One of my club's small planes apparently has an intermittent problem with moisture in the static port line, so the recommendation is to always fly with the alternate static port open. That leads me to wonder why (1) the plane in question (a 172) was not simply designed to receive static pressure from inside the cabin, thereby avoiding this kind of problem and (2) if there's any downside (other than slight miscalibration of speeds and altitudes) to doing so.

I'm aware of the venturi-effect related pressure diff between an external static port and the cabin pressure. That just seems like a calibration issue for airspeed and altitude measurement.

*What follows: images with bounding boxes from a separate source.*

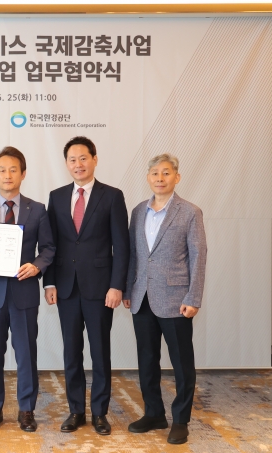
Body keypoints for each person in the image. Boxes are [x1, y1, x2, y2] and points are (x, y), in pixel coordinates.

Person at [43, 136, 129, 435]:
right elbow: (50, 244)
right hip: (66, 287)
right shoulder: (56, 197)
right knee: (71, 352)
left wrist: (117, 285)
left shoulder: (112, 196)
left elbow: (121, 245)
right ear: (66, 164)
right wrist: (49, 282)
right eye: (72, 159)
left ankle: (100, 413)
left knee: (100, 351)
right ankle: (76, 410)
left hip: (100, 288)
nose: (78, 164)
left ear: (94, 159)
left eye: (83, 158)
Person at [123, 154, 206, 445]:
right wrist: (127, 289)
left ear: (176, 177)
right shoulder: (138, 211)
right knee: (147, 359)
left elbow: (198, 256)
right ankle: (154, 414)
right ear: (148, 177)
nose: (160, 178)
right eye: (155, 173)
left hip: (176, 299)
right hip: (142, 297)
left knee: (182, 362)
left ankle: (181, 420)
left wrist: (193, 296)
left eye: (166, 173)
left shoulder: (190, 212)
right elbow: (134, 254)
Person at [0, 147, 55, 433]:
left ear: (23, 173)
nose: (7, 175)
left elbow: (48, 248)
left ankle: (26, 409)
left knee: (26, 354)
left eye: (13, 170)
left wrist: (37, 266)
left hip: (24, 293)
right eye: (2, 170)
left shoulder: (38, 209)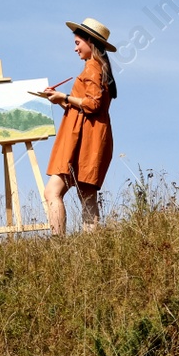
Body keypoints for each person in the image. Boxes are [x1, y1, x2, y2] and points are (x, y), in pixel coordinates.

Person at [39, 18, 117, 235]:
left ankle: (58, 243)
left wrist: (64, 96)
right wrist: (61, 99)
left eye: (77, 43)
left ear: (90, 42)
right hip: (93, 136)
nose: (75, 48)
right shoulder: (100, 67)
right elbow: (87, 104)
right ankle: (91, 249)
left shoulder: (92, 67)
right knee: (87, 194)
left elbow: (93, 104)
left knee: (52, 192)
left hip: (83, 137)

tl;dr: Why are/were GA planes designed with external instead of cabin-side static ports, other than to give the examiners a tricky thing to ask us about?

  • 3
    $\begingroup$ Internal air pressure changes slower than external, so things like the climb rate indicator may be inaccurate or slow responding. $\endgroup$
    – Ron Beyer
    Jan 11 at 20:07
  • $\begingroup$ @RonBeyer -- It seems unlikely to be a rate-of-change issue-- considering that the effect seems to be worse with the windows open (as noted in the second sentence of this answer aviation.stackexchange.com/questions/91204/… ) $\endgroup$ Jan 12 at 2:39

The problem with the alternate static source is it will over or under-read depending on the status of windows, vents and heating. Look at this excerpt from a Cessna 172 PoH and you'll see there's very significant differences, especially with the windows open at low speeds.

C172 Airspeed calibration

If you use a static source inside the cabin your airspeed your altimeter will over-read, how much again depends on vents, heating and windows. This means you'll be flying lower than you think, how much depends on these factors.

You cannot calibrate for these variables as they change dynamically. How much do you need to adjust your airspeed for heating halfway on, or a window cracked, and how would your instruments compensate? The primary static port is much more consistent.